Would it be condescending or patronizing to look on Trump and Trumpists with compassion? Condescension is an existential possibility, especially when the stance is determined by an inescapable conviction that I know more than they know, more than he knows, and it is a favorite accusation on the lips of Trump’s more literate defenders and he’s-not-so-badders and but-whuddabouters. But is it inevitable?
But here I think is the ultimate benefit of this book. By focusing on the emotional dynamics, Mary Trump enables us to see that Donald’s core problem is not that he does not know enough. So, although he knows just about nothing that a president should know, his most basic problem—the thing that has driven one who should not be president to pursue and grasp that office—is a more basic lack. Not an intellectual lack but an emotional-relational lack. On page 198 she distills into a single sentence the essential truth that is amply supported by the story of his life in his family of origin: “He knows he has never been loved.”

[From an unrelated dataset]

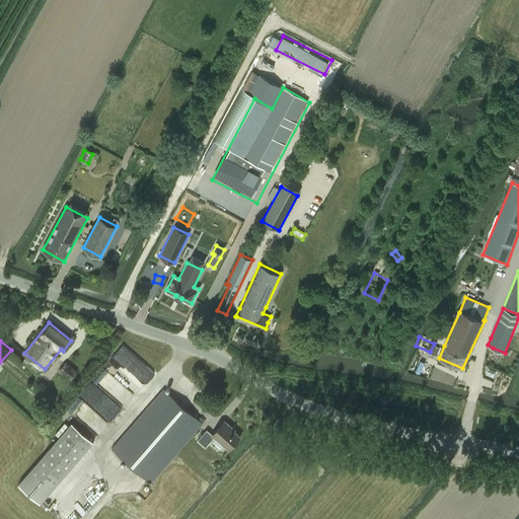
[(425,359),(420,371),(428,374),(433,362),(425,359)]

What more tragic sentence could one find in a biography? From what other position could it be possible to extend compassion to such a person other than from the stance of those who know that they are “love with everlasting love, taught by grace that love to know”? Many can see and despise Trump from a vantage point of superior knowledge or higher morality, but where are those who can survey him, and his followers, and the people they despise, from a point of view of secure belovedness? And devise wise ways not to enable them, but to disable their alienation, and the works of their alienation, and draw them—and even him, at least in our imaginative aspirations—into an awareness of their own belovedness, of the one common belovedness that is the common heritage of the children of God? Is that not the only way to cure the emptiness that always seeks to have too much, for which which nothing is ever enough? Is that not the only way to redeem and revise what we pass from parent to child, from citizen to citizen, from congregant to congregant, from region to nation, and nation to nation, from generation to generation?
The political task facing religious Americans now is to discern how to address lovelessness in secular politics, respecting the legitimately and desirably secular character of the polis, from a theologically informed position of belovedness. An essential next step is removing Donald Trump from the presidency. But that will not be a sufficient step. Whether that effort succeeds or fails, other steps will need to follow.